29 января. Вечером на заснеженной дороге приступы. Все представления смешиваются — примерно так: мое положение в этом мире ужасно, здесь, в Шпиндлермюле, я один, на заброшенной дороге, где в темноте на снегу то и дело поскальзываешься, да и дорога эта бессмысленна, не ведет ни к какой земной цели (к мосту? Почему именно туда? К тому же я и не дошел до него), и в местечке я покинут (рассчитывать на личную человеческую помощь врача не могу, я ничем ее не заслужил, в сущности, у меня только гонорарные отношения с ним), неспособен с кем-нибудь познакомиться, неспособен вынести знакомства, бесконечное удивление вызывает у меня и любое веселое общество (правда, здесь, в гостинице, не много веселого, я не хочу заходить так далеко и утверждать, будто причиной тому являюсь я, скажем как «человек со слишком большой тенью», но тень, которую я отбрасываю в этом мире, действительно слишком велика, и я снова и снова удивляюсь, когда вижу упорство иных людей, желающих тем не менее, «несмотря ни на что», жить даже в этой тени, именно в ней; но здесь добавляется еще кое-что, о чем еще следует поговорить), и даже родители с их детьми, — не только здесь я так покинут, я покинут вообще, и в Праге, на моей «родине», и покинули меня не люди, это было бы еще не самое ужасное, я мог бы, пока жив, бежать вслед за ними, но я сам покинул себя, оборвав связь с людьми, мои силы поддерживать связь с людьми покинули меня, я расположен к любящим, но я не могу любить, я слишком далек от всех, я изгнан, у меня есть — поскольку я человек, а корни требуют питания — также и там «внизу» (или наверху) мои ходатаи, жалкие, бездарные комедианты, которые лишь потому могут удовлетворить меня (конечно, они меня совсем не удовлетворяют, и потому я так покинут), что главное питание мне дают другие корни, другой воздух, эти корни тоже жалкие, но все же более жизнеспособные.

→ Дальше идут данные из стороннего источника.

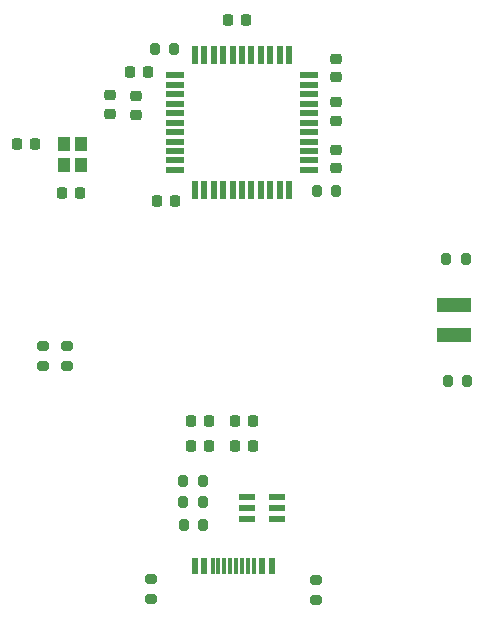
<source format=gbr>
%TF.GenerationSoftware,KiCad,Pcbnew,6.0.7-f9a2dced07~116~ubuntu20.04.1*%
%TF.CreationDate,2022-10-10T21:45:52+02:00*%
%TF.ProjectId,ploopy-nano,706c6f6f-7079-42d6-9e61-6e6f2e6b6963,rev?*%
%TF.SameCoordinates,Original*%
%TF.FileFunction,Paste,Top*%
%TF.FilePolarity,Positive*%
%FSLAX46Y46*%
G04 Gerber Fmt 4.6, Leading zero omitted, Abs format (unit mm)*
G04 Created by KiCad (PCBNEW 6.0.7-f9a2dced07~116~ubuntu20.04.1) date 2022-10-10 21:45:52*
%MOMM*%
%LPD*%
G01*
G04 APERTURE LIST*
G04 Aperture macros list*
%AMRoundRect*
0 Rectangle with rounded corners*
0 $1 Rounding radius*
0 $2 $3 $4 $5 $6 $7 $8 $9 X,Y pos of 4 corners*
0 Add a 4 corners polygon primitive as box body*
4,1,4,$2,$3,$4,$5,$6,$7,$8,$9,$2,$3,0*
0 Add four circle primitives for the rounded corners*
1,1,$1+$1,$2,$3*
1,1,$1+$1,$4,$5*
1,1,$1+$1,$6,$7*
1,1,$1+$1,$8,$9*
0 Add four rect primitives between the rounded corners*
20,1,$1+$1,$2,$3,$4,$5,0*
20,1,$1+$1,$4,$5,$6,$7,0*
20,1,$1+$1,$6,$7,$8,$9,0*
20,1,$1+$1,$8,$9,$2,$3,0*%
G04 Aperture macros list end*
%ADD10RoundRect,0.225000X-0.225000X-0.250000X0.225000X-0.250000X0.225000X0.250000X-0.225000X0.250000X0*%
%ADD11RoundRect,0.225000X-0.250000X0.225000X-0.250000X-0.225000X0.250000X-0.225000X0.250000X0.225000X0*%
%ADD12RoundRect,0.200000X0.200000X0.275000X-0.200000X0.275000X-0.200000X-0.275000X0.200000X-0.275000X0*%
%ADD13R,0.600000X1.450000*%
%ADD14R,0.300000X1.450000*%
%ADD15RoundRect,0.200000X-0.275000X0.200000X-0.275000X-0.200000X0.275000X-0.200000X0.275000X0.200000X0*%
%ADD16R,1.320800X0.558800*%
%ADD17RoundRect,0.225000X0.225000X0.250000X-0.225000X0.250000X-0.225000X-0.250000X0.225000X-0.250000X0*%
%ADD18RoundRect,0.225000X0.250000X-0.225000X0.250000X0.225000X-0.250000X0.225000X-0.250000X-0.225000X0*%
%ADD19RoundRect,0.200000X-0.200000X-0.275000X0.200000X-0.275000X0.200000X0.275000X-0.200000X0.275000X0*%
%ADD20R,0.550000X1.500000*%
%ADD21R,1.500000X0.550000*%
%ADD22R,3.000000X1.200000*%
%ADD23R,1.000000X1.150000*%
G04 APERTURE END LIST*
D10*
%TO.C,C11*%
X144525000Y-106000000D03*
X146075000Y-106000000D03*
%TD*%
D11*
%TO.C,C1*%
X156800000Y-79025000D03*
X156800000Y-80575000D03*
%TD*%
D12*
%TO.C,R4*%
X167800000Y-92300000D03*
X166150000Y-92300000D03*
%TD*%
D13*
%TO.C,J4*%
X144850000Y-118267500D03*
X145650000Y-118267500D03*
D14*
X146850000Y-118267500D03*
X147850000Y-118267500D03*
X148350000Y-118267500D03*
X149350000Y-118267500D03*
D13*
X151350000Y-118267500D03*
X150550000Y-118267500D03*
D14*
X149850000Y-118267500D03*
X148850000Y-118267500D03*
X147350000Y-118267500D03*
X146350000Y-118267500D03*
%TD*%
D15*
%TO.C,R5*%
X132000000Y-99700000D03*
X132000000Y-101350000D03*
%TD*%
D16*
%TO.C,U2*%
X149230000Y-112460200D03*
X149230000Y-113400000D03*
X149230000Y-114339800D03*
X151770000Y-114339800D03*
X151770000Y-113400000D03*
X151770000Y-112460200D03*
%TD*%
D17*
%TO.C,C7*%
X143175000Y-87400000D03*
X141625000Y-87400000D03*
%TD*%
D18*
%TO.C,C4*%
X156800000Y-76875000D03*
X156800000Y-75325000D03*
%TD*%
D17*
%TO.C,C13*%
X135154000Y-86741000D03*
X133604000Y-86741000D03*
%TD*%
D15*
%TO.C,R7*%
X155100000Y-119475000D03*
X155100000Y-121125000D03*
%TD*%
%TO.C,R6*%
X134000000Y-99675000D03*
X134000000Y-101325000D03*
%TD*%
D19*
%TO.C,FB2*%
X143875000Y-112900000D03*
X145525000Y-112900000D03*
%TD*%
D10*
%TO.C,C9*%
X144500000Y-108100000D03*
X146050000Y-108100000D03*
%TD*%
D12*
%TO.C,R2*%
X156825000Y-86500000D03*
X155175000Y-86500000D03*
%TD*%
D11*
%TO.C,C6*%
X139900000Y-78525000D03*
X139900000Y-80075000D03*
%TD*%
D17*
%TO.C,C10*%
X149775000Y-106000000D03*
X148225000Y-106000000D03*
%TD*%
D15*
%TO.C,R8*%
X141100000Y-119400000D03*
X141100000Y-121050000D03*
%TD*%
D19*
%TO.C,FB1*%
X143900000Y-114800000D03*
X145550000Y-114800000D03*
%TD*%
D20*
%TO.C,U1*%
X152844000Y-75046600D03*
X152044000Y-75046600D03*
X151244000Y-75046600D03*
X150444000Y-75046600D03*
X149644000Y-75046600D03*
X148844000Y-75046600D03*
X148044000Y-75046600D03*
X147244000Y-75046600D03*
X146444000Y-75046600D03*
X145644000Y-75046600D03*
X144844000Y-75046600D03*
D21*
X143144000Y-76746600D03*
X143144000Y-77546600D03*
X143144000Y-78346600D03*
X143144000Y-79146600D03*
X143144000Y-79946600D03*
X143144000Y-80746600D03*
X143144000Y-81546600D03*
X143144000Y-82346600D03*
X143144000Y-83146600D03*
X143144000Y-83946600D03*
X143144000Y-84746600D03*
D20*
X144844000Y-86446600D03*
X145644000Y-86446600D03*
X146444000Y-86446600D03*
X147244000Y-86446600D03*
X148044000Y-86446600D03*
X148844000Y-86446600D03*
X149644000Y-86446600D03*
X150444000Y-86446600D03*
X151244000Y-86446600D03*
X152044000Y-86446600D03*
X152844000Y-86446600D03*
D21*
X154544000Y-84746600D03*
X154544000Y-83946600D03*
X154544000Y-83146600D03*
X154544000Y-82346600D03*
X154544000Y-81546600D03*
X154544000Y-80746600D03*
X154544000Y-79946600D03*
X154544000Y-79146600D03*
X154544000Y-78346600D03*
X154544000Y-77546600D03*
X154544000Y-76746600D03*
%TD*%
D17*
%TO.C,C14*%
X131331000Y-82550000D03*
X129781000Y-82550000D03*
%TD*%
D11*
%TO.C,C8*%
X137700000Y-78425000D03*
X137700000Y-79975000D03*
%TD*%
D19*
%TO.C,FB3*%
X143875000Y-111100000D03*
X145525000Y-111100000D03*
%TD*%
D22*
%TO.C,D1*%
X166800000Y-96200000D03*
X166800000Y-98700000D03*
%TD*%
D17*
%TO.C,C2*%
X140875000Y-76500000D03*
X139325000Y-76500000D03*
%TD*%
D18*
%TO.C,C5*%
X156800000Y-84575000D03*
X156800000Y-83025000D03*
%TD*%
D17*
%TO.C,C3*%
X149175000Y-72100000D03*
X147625000Y-72100000D03*
%TD*%
D12*
%TO.C,R1*%
X143125000Y-74500000D03*
X141475000Y-74500000D03*
%TD*%
D17*
%TO.C,C12*%
X149800000Y-108100000D03*
X148250000Y-108100000D03*
%TD*%
D19*
%TO.C,R3*%
X166275000Y-102600000D03*
X167925000Y-102600000D03*
%TD*%
D23*
%TO.C,Y1*%
X135193000Y-84314000D03*
X135193000Y-82564000D03*
X133793000Y-82564000D03*
X133793000Y-84314000D03*
%TD*%
M02*

</source>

Так смешиваются представления. Будь все именно так, как может показаться на заснеженной дороге, было бы ужасно, тогда я погиб бы — это надо понимать не как надвигающуюся угрозу, а как немедленную казнь. Но я совсем в другом мире, однако притягательная сила мира человеческого столь огромна, что в одно мгновение она может заставить обо всем забыть. Но притягательная сила и моего мира тоже велика, те, кто любит меня, любят меня потому, что я «покинутый», но все же, может быть, и потому, что они чувствуют, что в счастливые времена я в этом своем мире обретаю свободу движения, которой здесь начисто лишен.